North Carolina is even now tinged purple, and, like just about everywhere else, its public’s views are thermostatic — they tend to react negatively to many new policies and frequently wish to have them tempered. When the Democratic Party does emerge from the doldrums, however, I find it hard to believe it will be the moderate party it has been characterized as in the past.

Business leaders and their money once supported Democrats because they held power, not because there was any great meeting of the minds. Now that Republicans hold all the cards, these resources have flowed freely into GOP campaign coffers.

Large corporations may back competitive Democrats occasionally for policy reasons. They often like regulation because it puts smaller competitors at a disadvantage. But because politicians of both parties can be persuaded to deliver businesses specific benefits — such as relocation subsidies and tax breaks — corporations will tend to invest in incumbents and shift with the wind.

Without the solid allegiance of businesses large and small, the North Carolina Democratic Party will be pulled leftward by the biggest supporters it has today: African-Americans (and possibly Latinos), public-sector unions, and liberal professionals.

Democratic candidates sometimes may win the votes of swing moderate groups; suburban women, for example, seem deeply perturbed by elements of the GOP’s current agenda, especially on issues like public education, abortion, and guns. But without the counterweight of business, the Democrats are as likely to overreach as the Republicans seem to have at times this year.

The result is a new polarized North Carolina politics.

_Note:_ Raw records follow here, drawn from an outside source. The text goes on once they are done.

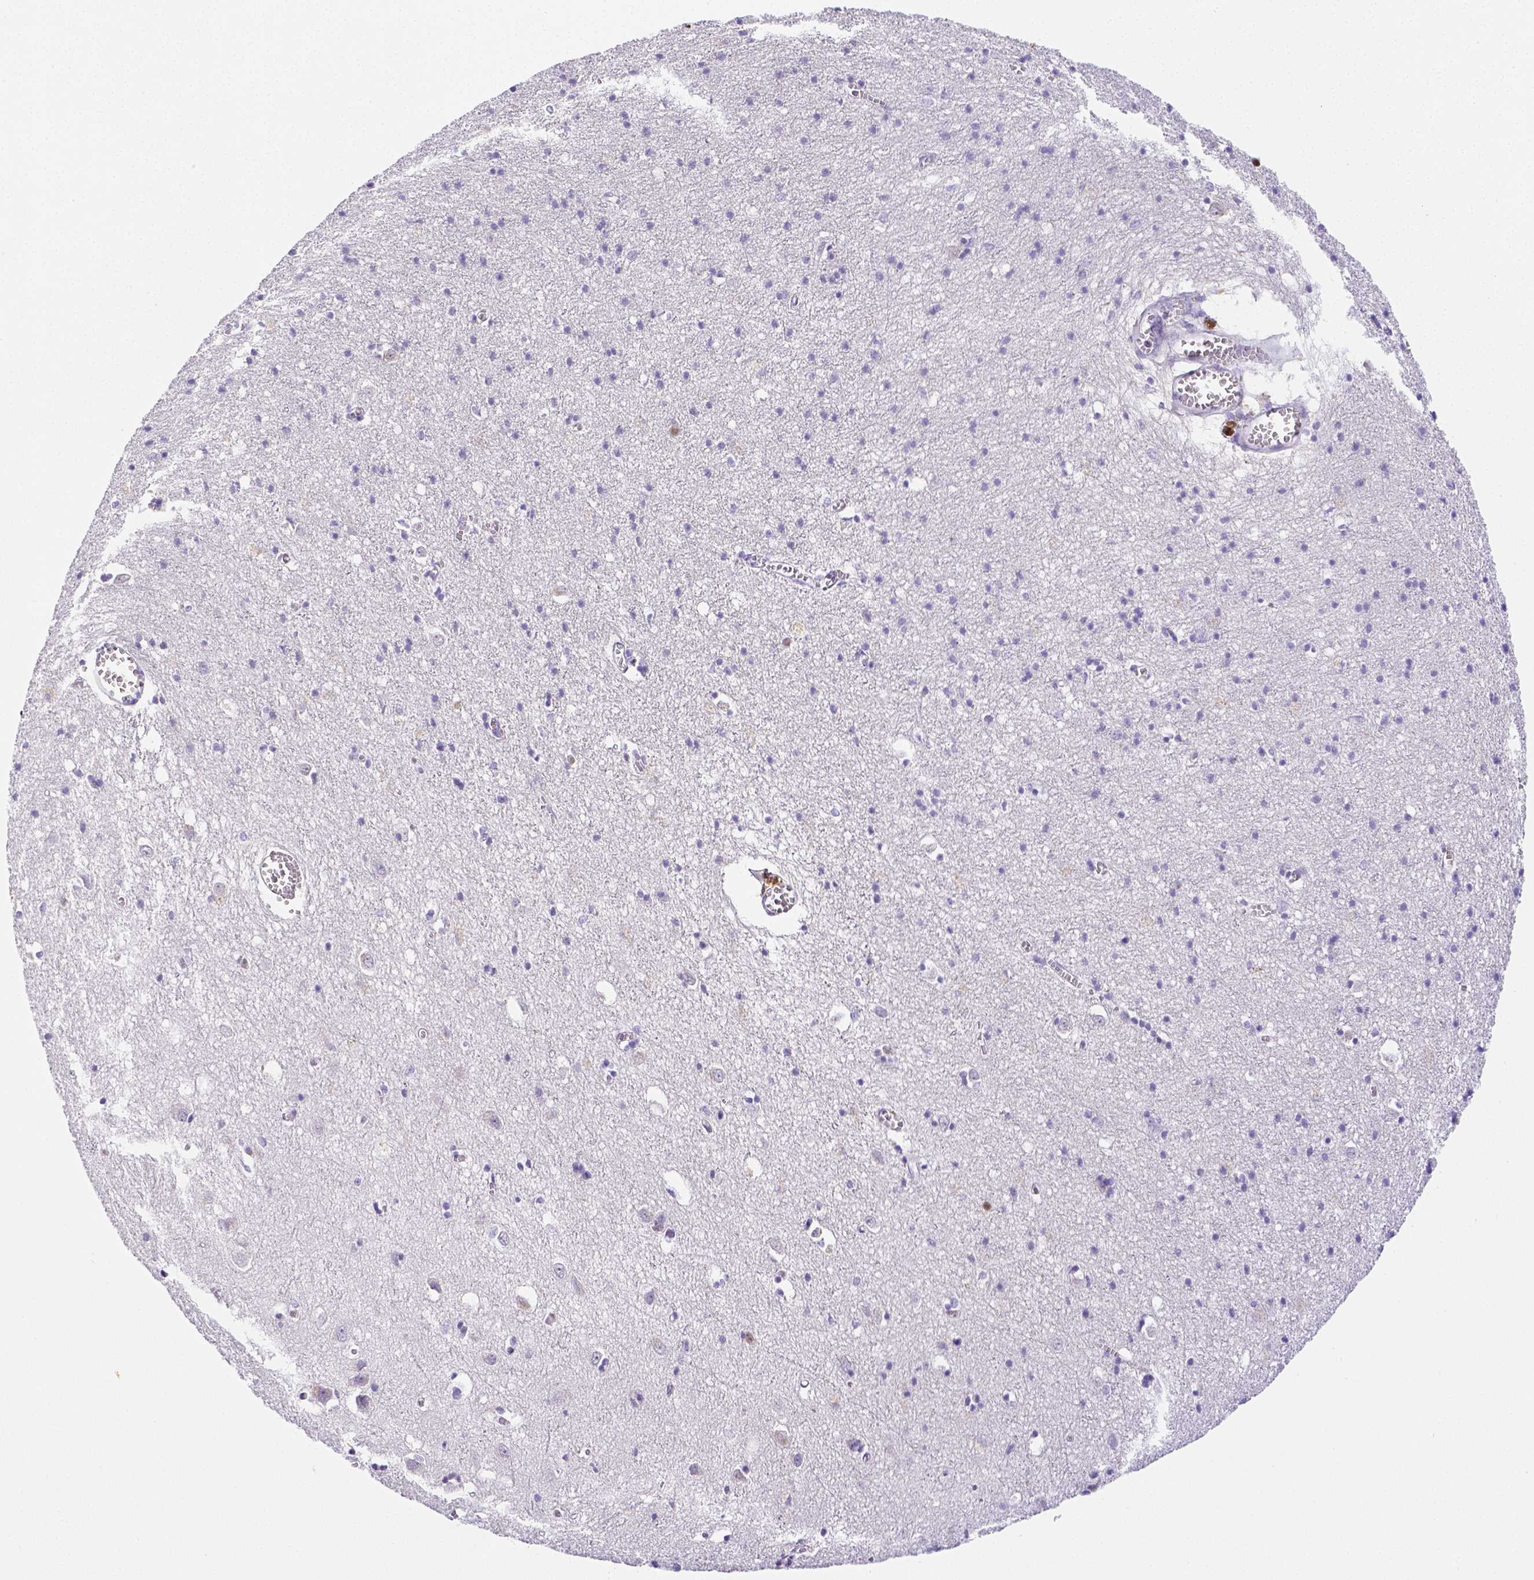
{"staining": {"intensity": "negative", "quantity": "none", "location": "none"}, "tissue": "cerebral cortex", "cell_type": "Endothelial cells", "image_type": "normal", "snomed": [{"axis": "morphology", "description": "Normal tissue, NOS"}, {"axis": "topography", "description": "Cerebral cortex"}], "caption": "A histopathology image of cerebral cortex stained for a protein exhibits no brown staining in endothelial cells. The staining was performed using DAB to visualize the protein expression in brown, while the nuclei were stained in blue with hematoxylin (Magnification: 20x).", "gene": "ARHGAP36", "patient": {"sex": "male", "age": 70}}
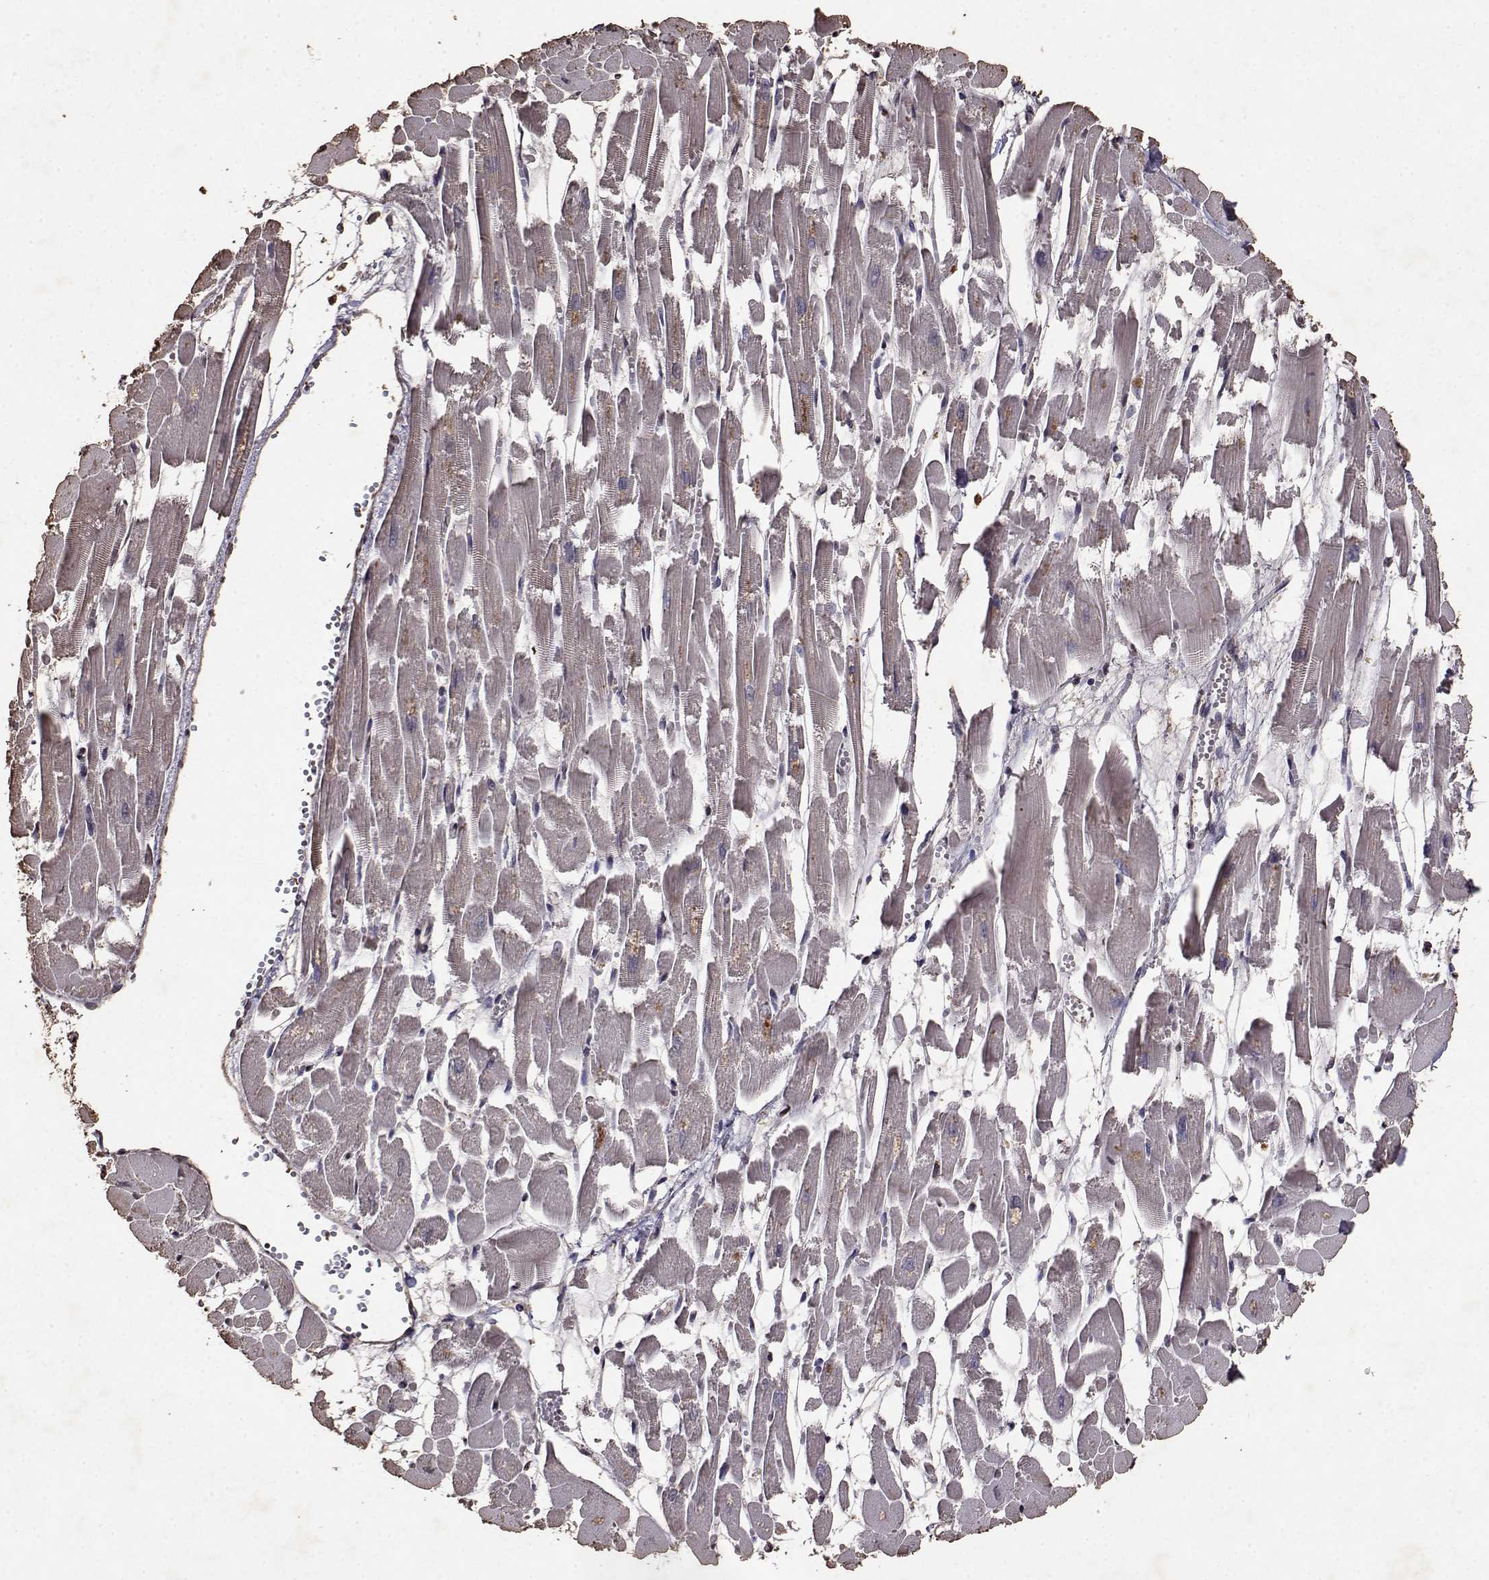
{"staining": {"intensity": "moderate", "quantity": "25%-75%", "location": "nuclear"}, "tissue": "heart muscle", "cell_type": "Cardiomyocytes", "image_type": "normal", "snomed": [{"axis": "morphology", "description": "Normal tissue, NOS"}, {"axis": "topography", "description": "Heart"}], "caption": "Immunohistochemical staining of benign human heart muscle reveals 25%-75% levels of moderate nuclear protein expression in approximately 25%-75% of cardiomyocytes.", "gene": "TOE1", "patient": {"sex": "female", "age": 52}}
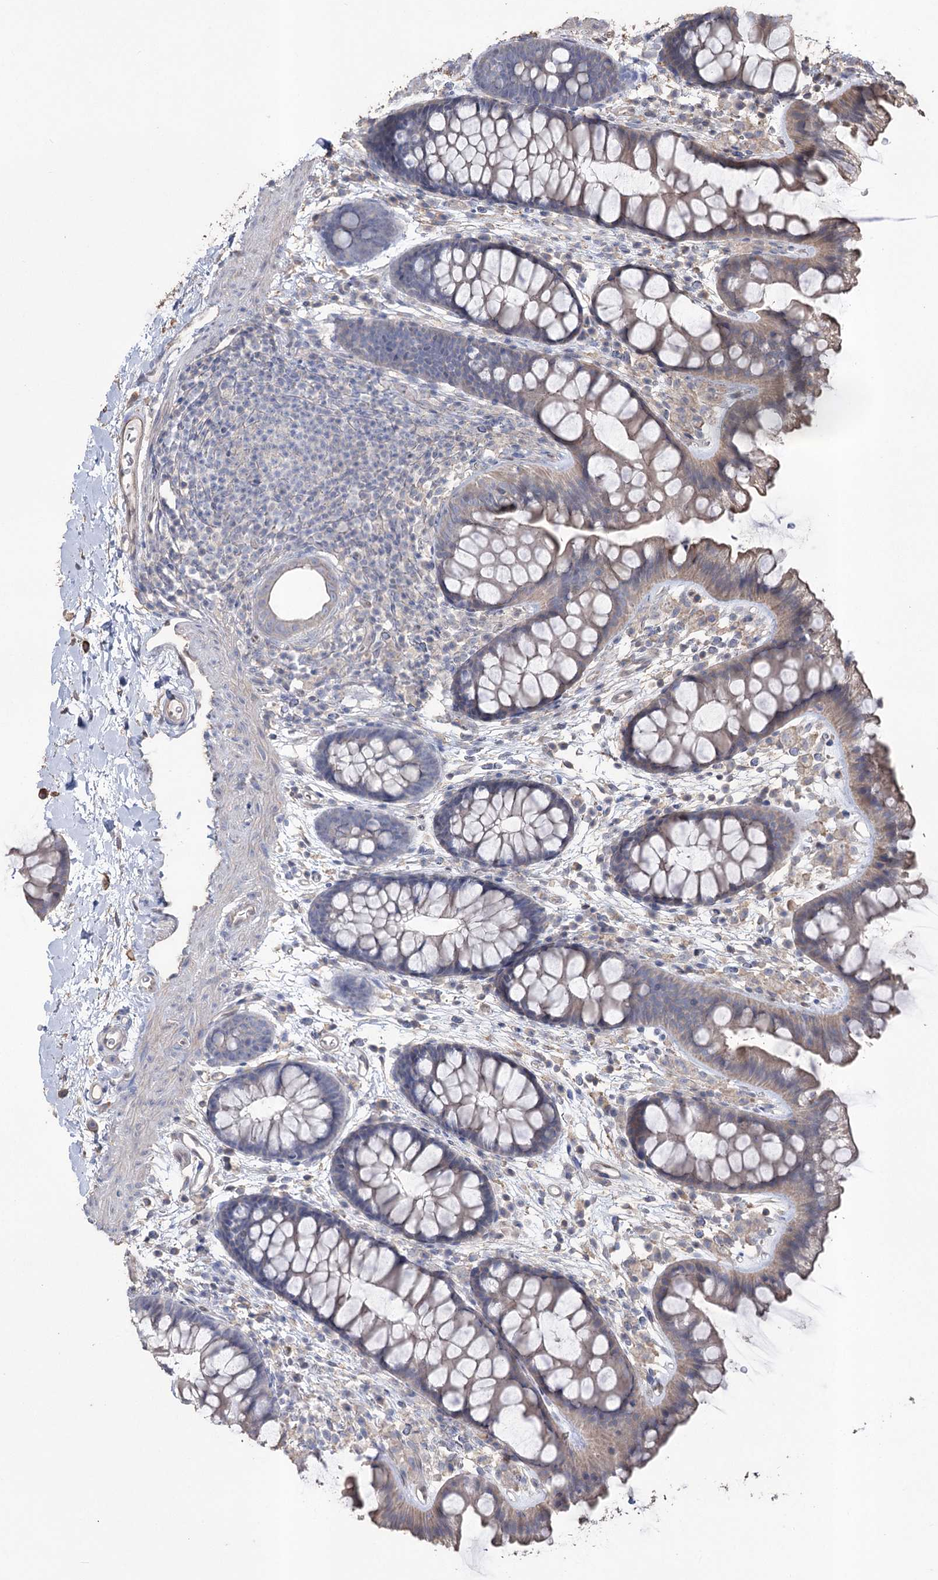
{"staining": {"intensity": "moderate", "quantity": "25%-75%", "location": "nuclear"}, "tissue": "colon", "cell_type": "Endothelial cells", "image_type": "normal", "snomed": [{"axis": "morphology", "description": "Normal tissue, NOS"}, {"axis": "topography", "description": "Colon"}], "caption": "Immunohistochemical staining of normal human colon demonstrates medium levels of moderate nuclear positivity in about 25%-75% of endothelial cells.", "gene": "FAM13B", "patient": {"sex": "female", "age": 62}}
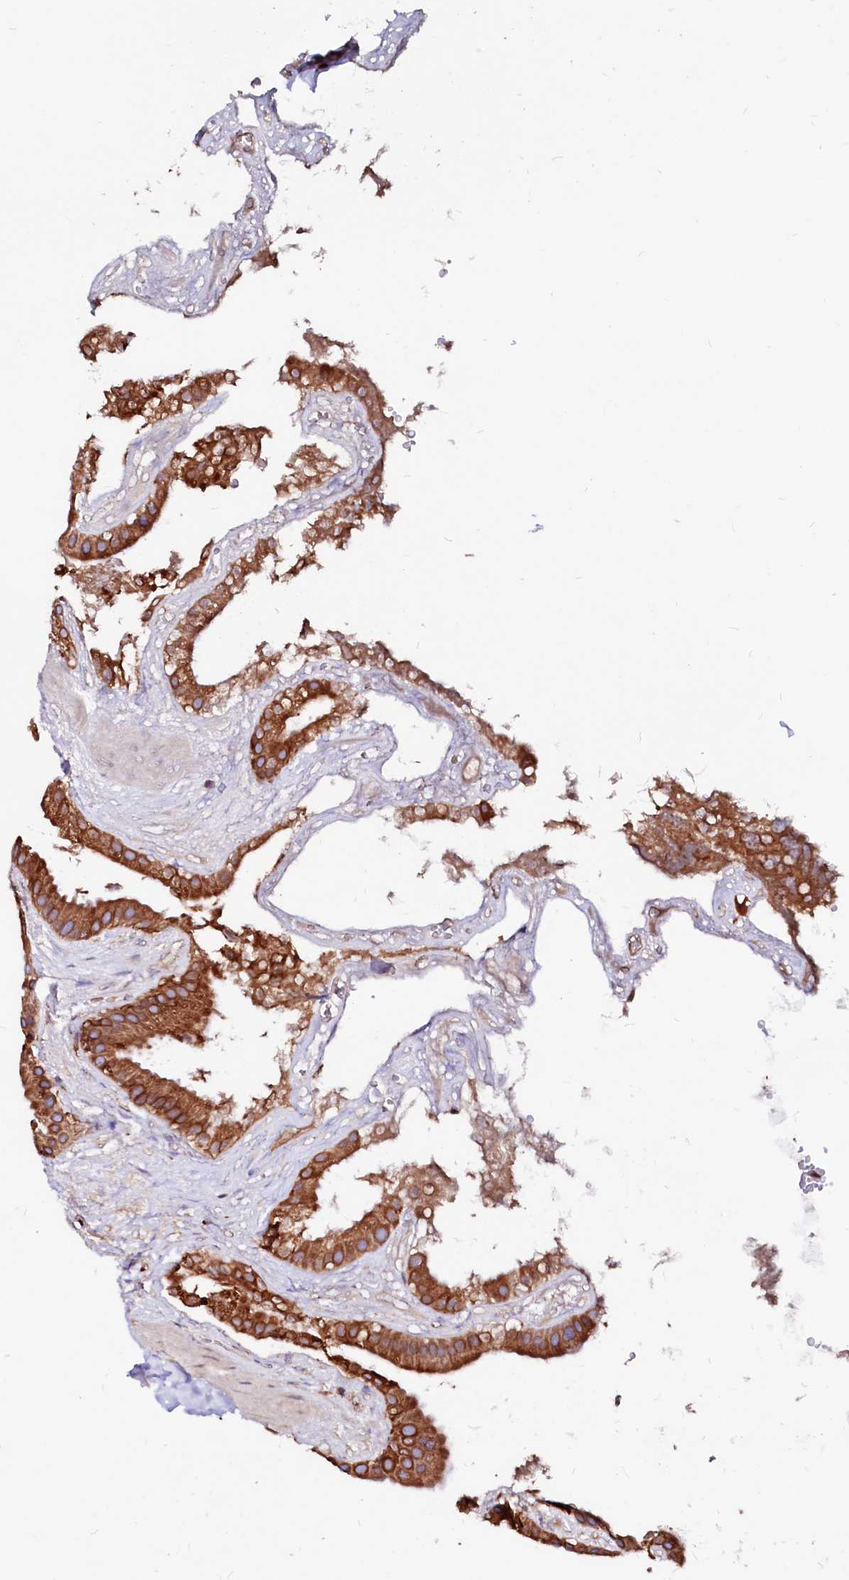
{"staining": {"intensity": "strong", "quantity": ">75%", "location": "cytoplasmic/membranous"}, "tissue": "gallbladder", "cell_type": "Glandular cells", "image_type": "normal", "snomed": [{"axis": "morphology", "description": "Normal tissue, NOS"}, {"axis": "topography", "description": "Gallbladder"}], "caption": "Strong cytoplasmic/membranous staining for a protein is seen in about >75% of glandular cells of unremarkable gallbladder using IHC.", "gene": "DERL1", "patient": {"sex": "male", "age": 55}}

To some, this may be distressing, condemning us to abrupt changes in public policy and frequent gridlock if one party controls the governorship and its opposition the General Assembly. To others, it might be refreshing.

Two competing parties with distinctly different programmatic approaches may increase citizens’ interest in state politics and provide them with meaningful and clear choices come election time.

Andy Taylor is a professor of political science in the School of Public and International Affairs at N.C. State University.